▸ **Page extract**:

--------------------

Sarawh and Powers were about to break up when Powers’ dog, a German shepherd named Edith, got sick and died on a Native American reservation in Montana.

Powers felt like he’d just lost a child. “I couldn’t even touch [Edith],” he remembers. “All I could do was dig.” While he prepared the grave, Serawh took care of everything, even carrying Edith’s body.

“That was an honor for me. For someone to do that for me,” Powers said.

Powers pulls down his scarf to show me a tattoo on his neck—a German shepherd paw print with a scrawl: “My Édith Piaf.”

The two represent an interesting segment of the homeless couple population: the travelers.

“We’re ninja turtles,” says Powers. “We carry our homes on our backs.”

Couples like these make their way around the country together, moving more for the journey than the destination. I see similar couples camped out on busy Manhattan sidewalks all the time.

“The average couple goes on a date and spends a few hours together,” points out Alex, half of another traveling couple. “We spend 24 hours a day together.” Alex and his girlfriend, Anna, say their plentiful time together makes them go through things faster than the average couple.

“You have to laugh a lot or you end up losing your mind,” says Anna. I notice their cardboard sign: “Don’t smoke rox. Just need sox.”

--------------------

▸ **Entries provided**:

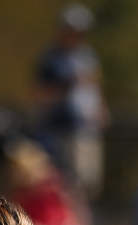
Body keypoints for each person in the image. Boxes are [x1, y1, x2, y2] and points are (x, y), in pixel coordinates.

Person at [32, 3, 109, 203]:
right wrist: (67, 85)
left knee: (90, 182)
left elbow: (94, 86)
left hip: (87, 129)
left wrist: (101, 108)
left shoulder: (88, 56)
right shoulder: (51, 58)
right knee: (68, 183)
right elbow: (40, 94)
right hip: (63, 131)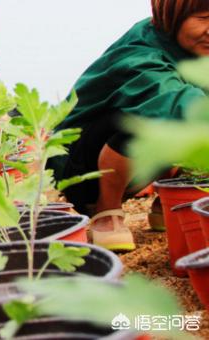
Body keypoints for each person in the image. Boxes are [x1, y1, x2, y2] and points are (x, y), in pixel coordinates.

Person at [51, 0, 209, 252]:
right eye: (203, 18)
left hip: (134, 165)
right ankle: (106, 211)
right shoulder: (141, 52)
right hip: (82, 170)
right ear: (171, 17)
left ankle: (169, 200)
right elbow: (169, 99)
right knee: (158, 113)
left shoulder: (195, 48)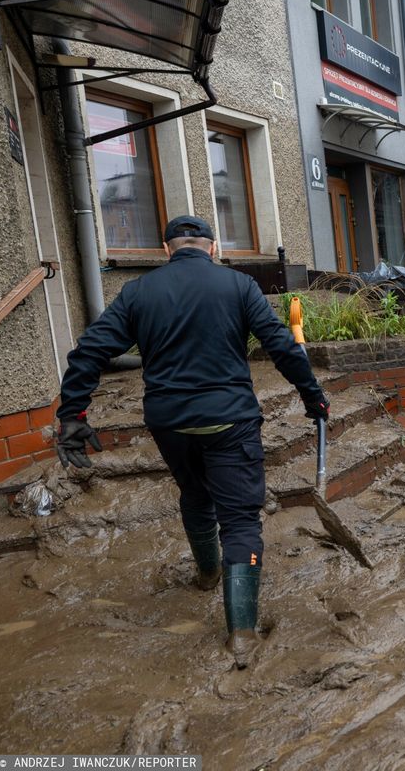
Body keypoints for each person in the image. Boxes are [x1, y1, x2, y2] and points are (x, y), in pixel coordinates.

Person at [54, 216, 329, 669]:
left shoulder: (138, 293)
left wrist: (73, 415)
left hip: (170, 423)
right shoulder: (239, 286)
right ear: (213, 246)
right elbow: (281, 345)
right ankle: (241, 633)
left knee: (195, 494)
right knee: (240, 519)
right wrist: (312, 397)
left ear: (167, 250)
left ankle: (207, 573)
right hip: (230, 420)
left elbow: (88, 351)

--------------------

▸ **Task statement**:
Carry on the article about homeless traveling couples from its last sentence. The data has no connection to the text about homeless traveling couples.

▸ **Task answer**:
Their dates, in particular, are unusual. They’ve ridden trains through the Rockies, spending hours listening to the chugging locomotive and watching the mountains roll by under the stars, miles from civilization.

“You get to see parts of the country that no one—no one—has seen,” remembers Anna. “Other than people that built the railroad.”

Alex and Anna have been dating on and off since they were teenagers in their hometown in Connecticut. They left to escape a heroin epidemic.

“Kids were dropping dead,” remembers Anna. The two hitchhiked, train-hopped, and squatted in abandoned houses.

Since they have no privacy, strangers with less than altruistic intentions sometimes try to get involved. “A lot of guys think that since I’m homeless, I’m willing to do anything,” Anna explains. “A lot of guys are pigs.”

A few months ago, when Alex was dating a different girl, a local guy asked Alex how much for his then-girlfriend to perform oral sex on him.

“So I got up and beat the shit out of him,” says Alex, smiling. “Guy got put in the hospital.” He shows me his hands: They’re scarred all over, he says, from defending previous girlfriends.

They’ve run into weirder conflicts too. Once, at a massive hippie gathering in the woods, some of the group overheard the couple arguing and thought Alex was attacking Anna. The hippies, not a people to put up with violence, went after Alex. The couple took off running, jumped in their van, and drove off.

“We got run out of the woods by 50 hippies,” Anna said.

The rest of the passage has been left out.